--- START ---

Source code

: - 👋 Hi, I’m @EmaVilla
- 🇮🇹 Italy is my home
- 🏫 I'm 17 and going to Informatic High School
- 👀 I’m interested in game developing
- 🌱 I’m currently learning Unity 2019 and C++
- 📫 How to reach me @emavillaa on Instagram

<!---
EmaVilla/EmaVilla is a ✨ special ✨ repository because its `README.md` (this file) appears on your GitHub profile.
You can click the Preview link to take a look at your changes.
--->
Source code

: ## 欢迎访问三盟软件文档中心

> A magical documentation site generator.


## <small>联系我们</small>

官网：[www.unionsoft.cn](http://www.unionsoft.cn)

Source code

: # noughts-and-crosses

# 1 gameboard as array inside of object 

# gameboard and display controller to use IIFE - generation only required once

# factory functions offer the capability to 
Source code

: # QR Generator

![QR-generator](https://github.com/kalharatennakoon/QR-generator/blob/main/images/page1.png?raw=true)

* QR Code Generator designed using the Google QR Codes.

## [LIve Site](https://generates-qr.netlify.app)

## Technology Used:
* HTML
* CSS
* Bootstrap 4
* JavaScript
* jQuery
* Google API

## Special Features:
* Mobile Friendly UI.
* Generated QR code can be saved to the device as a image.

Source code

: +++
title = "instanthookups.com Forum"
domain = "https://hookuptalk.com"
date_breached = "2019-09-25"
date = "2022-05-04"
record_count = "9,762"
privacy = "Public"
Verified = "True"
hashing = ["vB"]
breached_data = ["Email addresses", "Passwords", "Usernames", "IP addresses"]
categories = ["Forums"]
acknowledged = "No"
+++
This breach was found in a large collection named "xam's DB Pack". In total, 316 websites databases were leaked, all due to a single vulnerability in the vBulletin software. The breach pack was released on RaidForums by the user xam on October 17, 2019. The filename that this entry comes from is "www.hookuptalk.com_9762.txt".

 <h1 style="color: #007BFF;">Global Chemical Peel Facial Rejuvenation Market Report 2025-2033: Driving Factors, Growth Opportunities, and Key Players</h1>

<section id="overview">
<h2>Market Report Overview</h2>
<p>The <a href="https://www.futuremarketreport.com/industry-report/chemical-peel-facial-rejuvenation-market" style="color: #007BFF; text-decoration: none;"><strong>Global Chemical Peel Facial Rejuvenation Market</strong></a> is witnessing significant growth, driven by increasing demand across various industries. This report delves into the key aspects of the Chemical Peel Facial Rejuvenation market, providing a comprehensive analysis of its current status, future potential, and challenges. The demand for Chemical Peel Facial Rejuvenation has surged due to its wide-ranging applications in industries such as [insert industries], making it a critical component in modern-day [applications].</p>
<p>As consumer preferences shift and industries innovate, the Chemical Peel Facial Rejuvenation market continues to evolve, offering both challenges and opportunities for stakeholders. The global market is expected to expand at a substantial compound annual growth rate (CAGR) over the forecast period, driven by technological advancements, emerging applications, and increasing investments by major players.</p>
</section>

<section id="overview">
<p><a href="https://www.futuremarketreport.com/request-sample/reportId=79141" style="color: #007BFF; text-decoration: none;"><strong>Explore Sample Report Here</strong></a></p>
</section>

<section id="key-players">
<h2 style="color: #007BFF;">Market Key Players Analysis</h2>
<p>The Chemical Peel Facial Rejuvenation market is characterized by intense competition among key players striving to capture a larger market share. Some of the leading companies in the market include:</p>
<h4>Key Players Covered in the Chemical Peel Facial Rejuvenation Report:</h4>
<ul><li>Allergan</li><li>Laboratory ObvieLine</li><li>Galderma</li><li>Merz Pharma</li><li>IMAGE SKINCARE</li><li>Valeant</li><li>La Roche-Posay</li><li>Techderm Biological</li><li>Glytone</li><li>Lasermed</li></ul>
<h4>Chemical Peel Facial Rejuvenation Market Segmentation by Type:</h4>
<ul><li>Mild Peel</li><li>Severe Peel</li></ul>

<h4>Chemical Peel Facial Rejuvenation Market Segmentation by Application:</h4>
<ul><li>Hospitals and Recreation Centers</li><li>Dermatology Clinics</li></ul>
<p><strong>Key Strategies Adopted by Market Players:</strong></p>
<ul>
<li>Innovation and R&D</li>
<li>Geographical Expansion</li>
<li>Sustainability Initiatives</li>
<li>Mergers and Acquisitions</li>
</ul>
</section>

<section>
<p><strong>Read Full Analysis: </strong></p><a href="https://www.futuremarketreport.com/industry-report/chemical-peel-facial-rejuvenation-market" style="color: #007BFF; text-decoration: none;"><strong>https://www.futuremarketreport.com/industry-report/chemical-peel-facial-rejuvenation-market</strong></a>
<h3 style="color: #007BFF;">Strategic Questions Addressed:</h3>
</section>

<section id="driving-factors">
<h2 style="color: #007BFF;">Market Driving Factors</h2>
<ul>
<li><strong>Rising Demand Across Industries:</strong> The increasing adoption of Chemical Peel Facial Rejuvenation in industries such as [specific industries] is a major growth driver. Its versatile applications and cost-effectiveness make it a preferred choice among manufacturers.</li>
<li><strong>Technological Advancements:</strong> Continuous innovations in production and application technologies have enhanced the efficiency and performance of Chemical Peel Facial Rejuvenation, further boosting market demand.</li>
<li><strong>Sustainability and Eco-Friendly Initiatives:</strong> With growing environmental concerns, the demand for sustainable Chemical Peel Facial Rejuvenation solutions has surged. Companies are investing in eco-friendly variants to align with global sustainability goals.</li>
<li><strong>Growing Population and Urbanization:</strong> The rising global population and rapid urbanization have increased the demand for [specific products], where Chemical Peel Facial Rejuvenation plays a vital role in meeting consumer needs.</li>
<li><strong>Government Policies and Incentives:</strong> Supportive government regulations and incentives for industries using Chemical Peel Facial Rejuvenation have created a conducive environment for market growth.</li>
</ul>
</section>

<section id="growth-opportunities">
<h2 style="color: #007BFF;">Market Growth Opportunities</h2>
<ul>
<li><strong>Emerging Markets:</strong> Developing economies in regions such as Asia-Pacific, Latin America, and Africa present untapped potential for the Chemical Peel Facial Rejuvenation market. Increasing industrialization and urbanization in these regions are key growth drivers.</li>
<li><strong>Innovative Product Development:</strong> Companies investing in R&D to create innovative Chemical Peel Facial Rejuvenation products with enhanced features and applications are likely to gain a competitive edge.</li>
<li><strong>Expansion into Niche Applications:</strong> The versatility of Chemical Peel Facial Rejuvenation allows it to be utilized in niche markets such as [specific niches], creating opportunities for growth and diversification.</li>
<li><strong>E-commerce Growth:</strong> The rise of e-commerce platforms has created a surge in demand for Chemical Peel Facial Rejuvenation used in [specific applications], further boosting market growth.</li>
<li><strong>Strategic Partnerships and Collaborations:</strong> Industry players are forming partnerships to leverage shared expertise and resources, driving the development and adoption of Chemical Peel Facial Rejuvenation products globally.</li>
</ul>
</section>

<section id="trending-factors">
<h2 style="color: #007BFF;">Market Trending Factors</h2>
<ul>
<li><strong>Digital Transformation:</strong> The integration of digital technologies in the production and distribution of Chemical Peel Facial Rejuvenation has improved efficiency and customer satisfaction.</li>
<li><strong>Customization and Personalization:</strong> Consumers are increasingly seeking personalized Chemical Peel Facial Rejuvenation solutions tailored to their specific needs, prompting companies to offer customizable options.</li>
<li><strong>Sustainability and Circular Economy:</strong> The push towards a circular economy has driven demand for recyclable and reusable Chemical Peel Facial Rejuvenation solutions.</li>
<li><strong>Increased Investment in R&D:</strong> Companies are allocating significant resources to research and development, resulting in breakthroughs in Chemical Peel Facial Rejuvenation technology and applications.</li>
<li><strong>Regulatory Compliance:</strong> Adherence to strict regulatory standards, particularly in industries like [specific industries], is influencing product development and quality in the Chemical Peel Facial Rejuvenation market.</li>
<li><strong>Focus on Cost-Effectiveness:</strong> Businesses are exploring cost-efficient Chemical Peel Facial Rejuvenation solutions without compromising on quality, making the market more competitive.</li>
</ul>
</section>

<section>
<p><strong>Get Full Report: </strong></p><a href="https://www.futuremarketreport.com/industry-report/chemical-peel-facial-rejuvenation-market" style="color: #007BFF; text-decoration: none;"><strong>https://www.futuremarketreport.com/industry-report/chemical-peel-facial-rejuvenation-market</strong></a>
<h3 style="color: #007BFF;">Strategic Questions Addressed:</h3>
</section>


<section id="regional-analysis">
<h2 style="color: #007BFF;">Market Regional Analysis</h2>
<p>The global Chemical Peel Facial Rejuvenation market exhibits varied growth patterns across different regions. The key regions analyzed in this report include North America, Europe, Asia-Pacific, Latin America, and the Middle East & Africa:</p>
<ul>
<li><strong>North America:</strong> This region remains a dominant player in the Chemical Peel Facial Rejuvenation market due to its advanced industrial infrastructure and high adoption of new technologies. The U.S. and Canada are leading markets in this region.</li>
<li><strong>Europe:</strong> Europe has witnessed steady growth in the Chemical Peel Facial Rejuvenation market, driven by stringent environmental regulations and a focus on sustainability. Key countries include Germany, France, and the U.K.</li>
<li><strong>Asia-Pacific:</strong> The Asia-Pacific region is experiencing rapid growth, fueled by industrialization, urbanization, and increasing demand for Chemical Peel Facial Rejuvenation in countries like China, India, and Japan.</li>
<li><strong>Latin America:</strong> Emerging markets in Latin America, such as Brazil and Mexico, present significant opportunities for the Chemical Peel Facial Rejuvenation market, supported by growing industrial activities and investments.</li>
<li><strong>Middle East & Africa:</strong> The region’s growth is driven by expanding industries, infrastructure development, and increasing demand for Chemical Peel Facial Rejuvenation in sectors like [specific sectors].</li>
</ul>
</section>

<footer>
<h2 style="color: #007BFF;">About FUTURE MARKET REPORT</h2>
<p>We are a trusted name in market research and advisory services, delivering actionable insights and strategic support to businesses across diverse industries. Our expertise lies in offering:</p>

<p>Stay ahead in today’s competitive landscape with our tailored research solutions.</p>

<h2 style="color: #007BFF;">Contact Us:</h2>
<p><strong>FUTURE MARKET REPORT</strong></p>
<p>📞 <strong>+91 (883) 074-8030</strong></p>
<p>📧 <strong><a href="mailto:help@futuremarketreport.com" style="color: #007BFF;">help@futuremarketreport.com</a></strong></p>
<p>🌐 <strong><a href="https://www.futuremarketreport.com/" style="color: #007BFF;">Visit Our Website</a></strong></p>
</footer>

--- END ---

> TASK TO CARRY OUT: Reproduce the lines of the items from the one containing "Google QR Codes." through the one containing "and Key Players</h1>", inclusive, without any change.

> WRITTEN ANSWER:
* QR Code Generator designed using the Google QR Codes.

## [LIve Site](https://generates-qr.netlify.app)

## Technology Used:
* HTML
* CSS
* Bootstrap 4
* JavaScript
* jQuery
* Google API

## Special Features:
* Mobile Friendly UI.
* Generated QR code can be saved to the device as a image.

Source code

: +++
title = "instanthookups.com Forum"
domain = "https://hookuptalk.com"
date_breached = "2019-09-25"
date = "2022-05-04"
record_count = "9,762"
privacy = "Public"
Verified = "True"
hashing = ["vB"]
breached_data = ["Email addresses", "Passwords", "Usernames", "IP addresses"]
categories = ["Forums"]
acknowledged = "No"
+++
This breach was found in a large collection named "xam's DB Pack". In total, 316 websites databases were leaked, all due to a single vulnerability in the vBulletin software. The breach pack was released on RaidForums by the user xam on October 17, 2019. The filename that this entry comes from is "www.hookuptalk.com_9762.txt".

 <h1 style="color: #007BFF;">Global Chemical Peel Facial Rejuvenation Market Report 2025-2033: Driving Factors, Growth Opportunities, and Key Players</h1>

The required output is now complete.